* _EXTRACTED RECORDS_
BEGIN
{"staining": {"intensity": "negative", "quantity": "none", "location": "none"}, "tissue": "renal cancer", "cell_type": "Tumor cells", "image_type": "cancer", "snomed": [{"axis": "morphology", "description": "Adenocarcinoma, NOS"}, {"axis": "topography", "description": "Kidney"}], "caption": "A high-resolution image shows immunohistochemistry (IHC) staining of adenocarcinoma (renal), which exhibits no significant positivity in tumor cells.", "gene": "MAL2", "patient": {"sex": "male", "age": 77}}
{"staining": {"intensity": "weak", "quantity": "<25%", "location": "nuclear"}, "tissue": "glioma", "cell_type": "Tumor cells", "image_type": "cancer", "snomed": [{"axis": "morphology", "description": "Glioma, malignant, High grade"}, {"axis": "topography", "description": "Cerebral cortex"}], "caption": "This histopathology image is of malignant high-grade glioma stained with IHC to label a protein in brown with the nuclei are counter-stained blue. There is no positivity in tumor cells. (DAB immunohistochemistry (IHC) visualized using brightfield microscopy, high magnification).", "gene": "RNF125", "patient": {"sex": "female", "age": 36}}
END
BEGIN
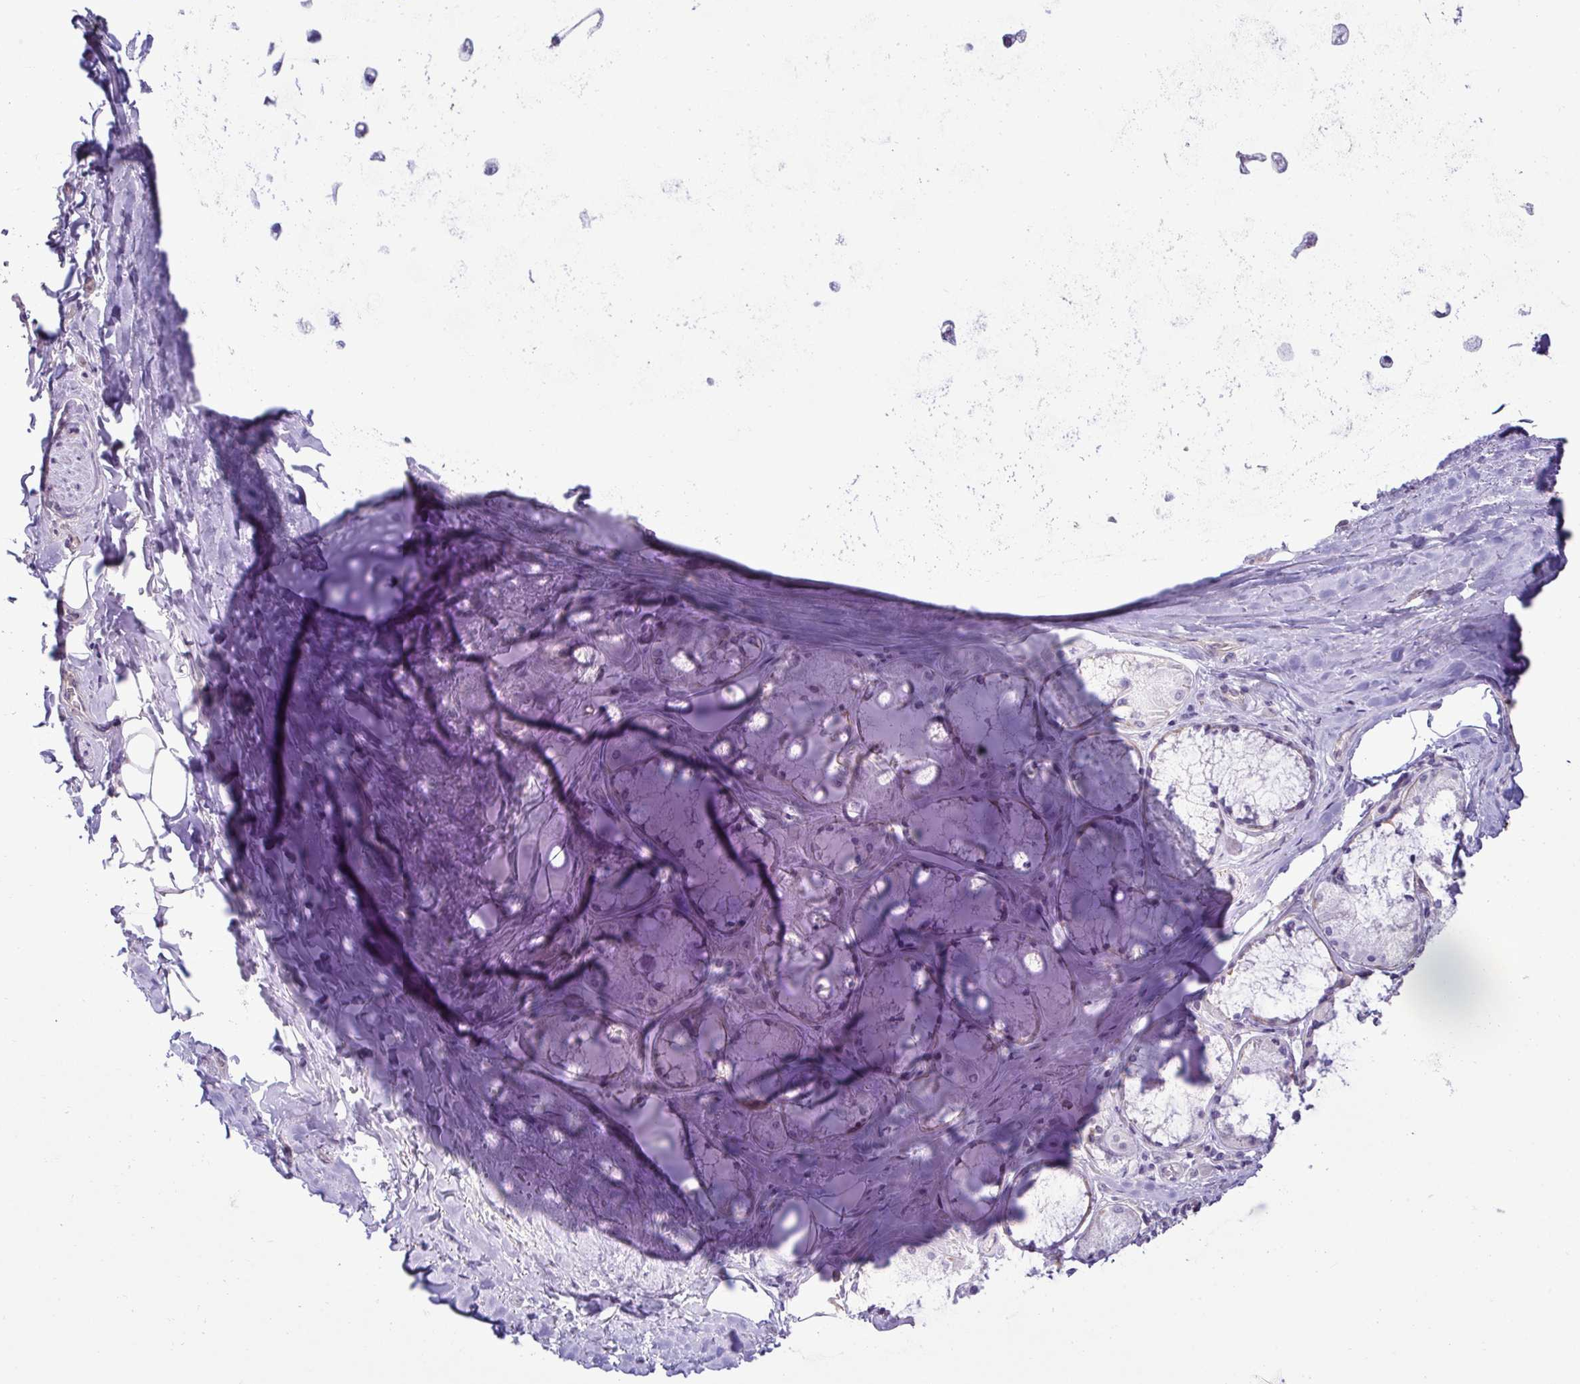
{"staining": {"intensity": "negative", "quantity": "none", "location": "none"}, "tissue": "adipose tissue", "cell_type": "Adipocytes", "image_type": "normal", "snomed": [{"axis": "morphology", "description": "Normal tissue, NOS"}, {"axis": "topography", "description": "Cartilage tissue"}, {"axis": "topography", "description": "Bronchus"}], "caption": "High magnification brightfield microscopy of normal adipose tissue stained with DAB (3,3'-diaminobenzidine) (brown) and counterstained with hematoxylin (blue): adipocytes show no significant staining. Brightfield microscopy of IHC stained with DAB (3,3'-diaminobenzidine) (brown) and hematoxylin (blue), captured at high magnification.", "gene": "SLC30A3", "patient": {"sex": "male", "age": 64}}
END
BEGIN
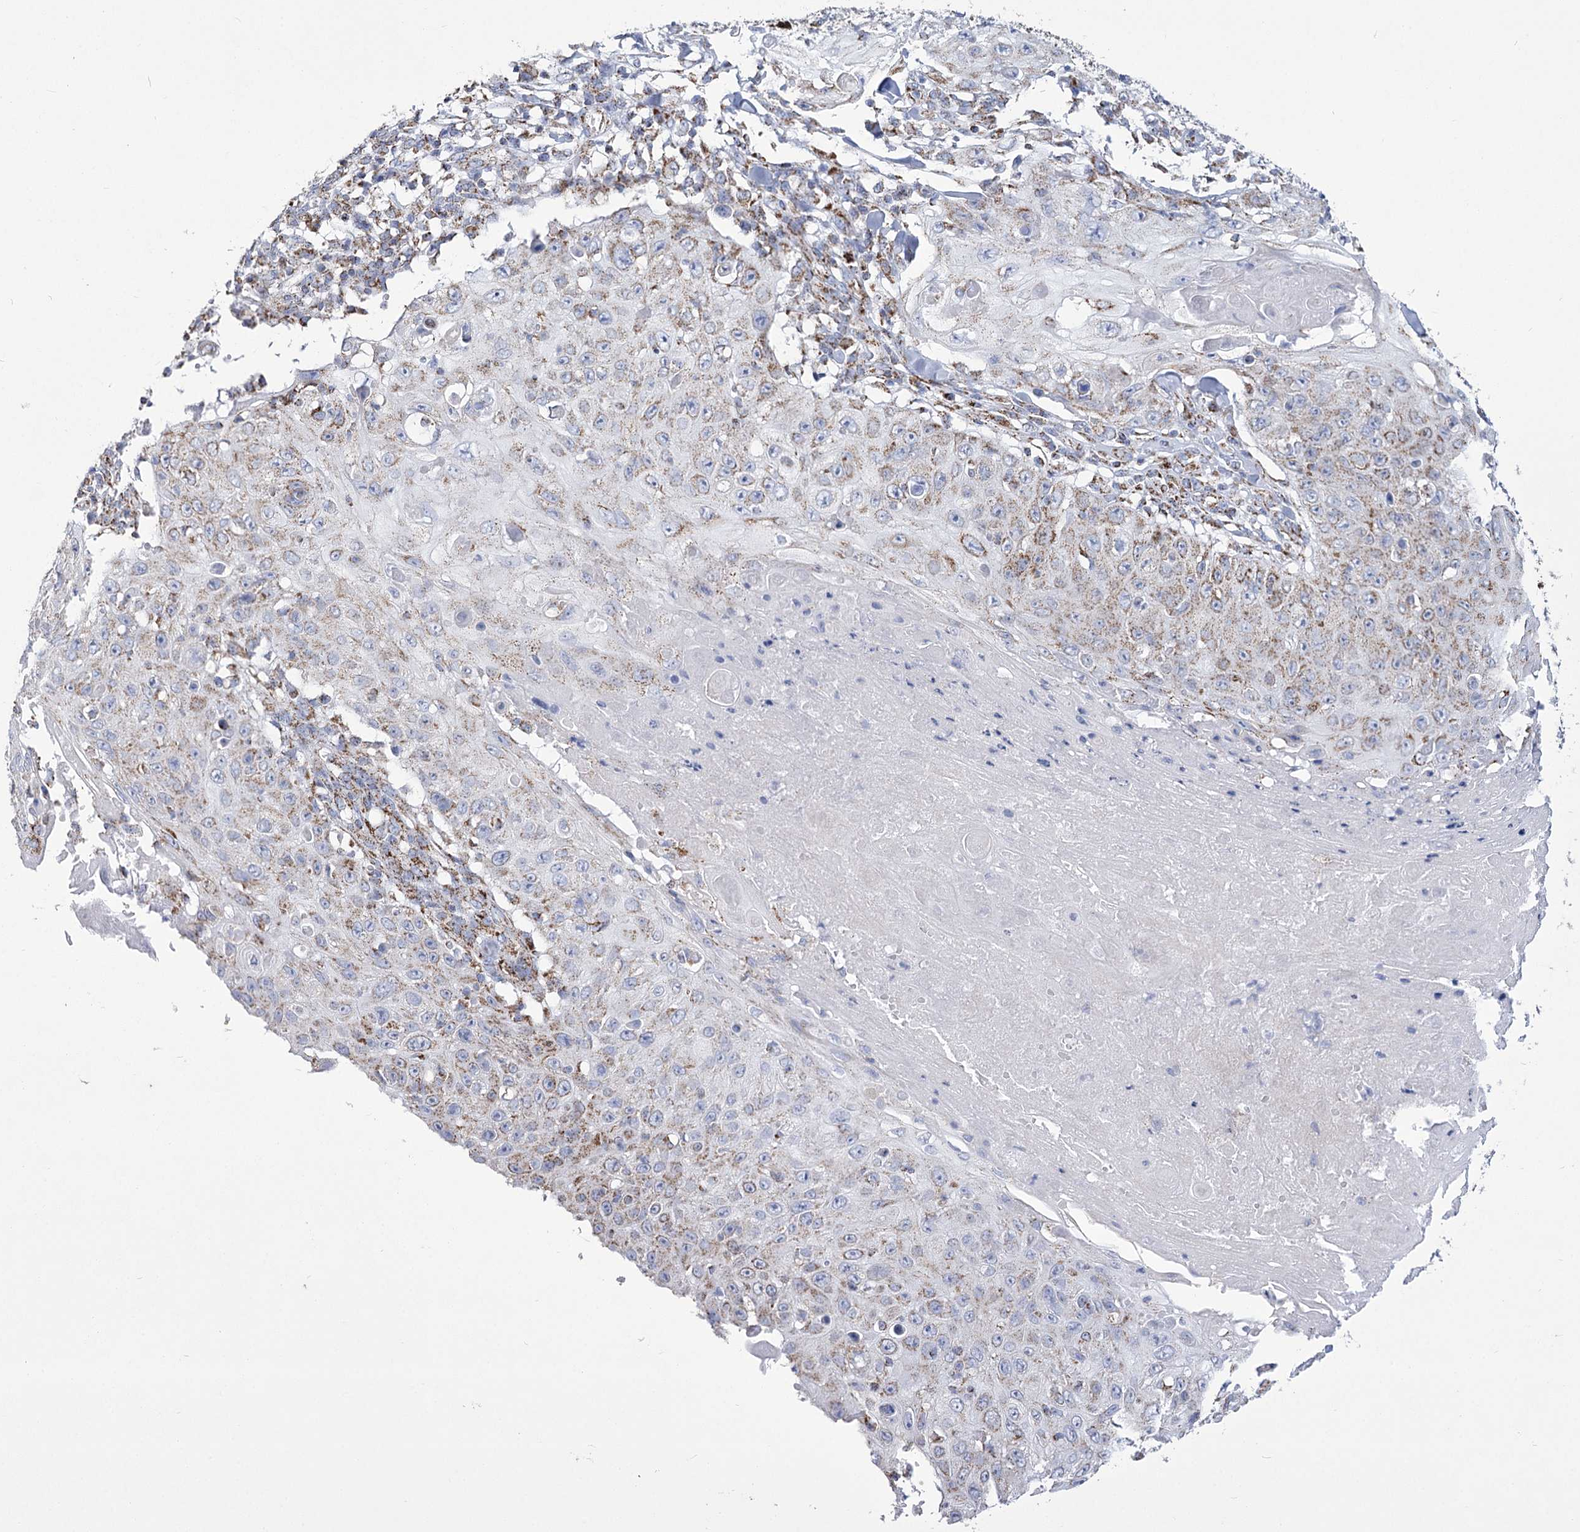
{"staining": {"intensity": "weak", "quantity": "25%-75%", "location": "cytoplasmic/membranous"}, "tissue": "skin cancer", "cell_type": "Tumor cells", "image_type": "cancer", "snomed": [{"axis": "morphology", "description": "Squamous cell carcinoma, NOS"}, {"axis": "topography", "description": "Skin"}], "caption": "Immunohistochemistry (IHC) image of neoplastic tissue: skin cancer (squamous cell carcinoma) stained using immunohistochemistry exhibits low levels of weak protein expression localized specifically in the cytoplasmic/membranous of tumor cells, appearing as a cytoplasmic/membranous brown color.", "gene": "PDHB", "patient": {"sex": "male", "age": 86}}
END
* _WHAT THE TASK ASKS_
Start with the line above that contains "high-resolution image shows" and end with the line that contains "histopathology image is". Write out those lines exactly, and only those.

* _RESULT_
{"staining": {"intensity": "negative", "quantity": "none", "location": "none"}, "tissue": "renal cancer", "cell_type": "Tumor cells", "image_type": "cancer", "snomed": [{"axis": "morphology", "description": "Adenocarcinoma, NOS"}, {"axis": "topography", "description": "Kidney"}], "caption": "A high-resolution image shows immunohistochemistry (IHC) staining of adenocarcinoma (renal), which exhibits no significant positivity in tumor cells.", "gene": "MAL2", "patient": {"sex": "male", "age": 77}}
{"staining": {"intensity": "weak", "quantity": "<25%", "location": "nuclear"}, "tissue": "glioma", "cell_type": "Tumor cells", "image_type": "cancer", "snomed": [{"axis": "morphology", "description": "Glioma, malignant, High grade"}, {"axis": "topography", "description": "Cerebral cortex"}], "caption": "This histopathology image is of malignant high-grade glioma stained with IHC to label a protein in brown with the nuclei are counter-stained blue. There is no positivity in tumor cells. (DAB immunohistochemistry (IHC) visualized using brightfield microscopy, high magnification).", "gene": "RNF125", "patient": {"sex": "female", "age": 36}}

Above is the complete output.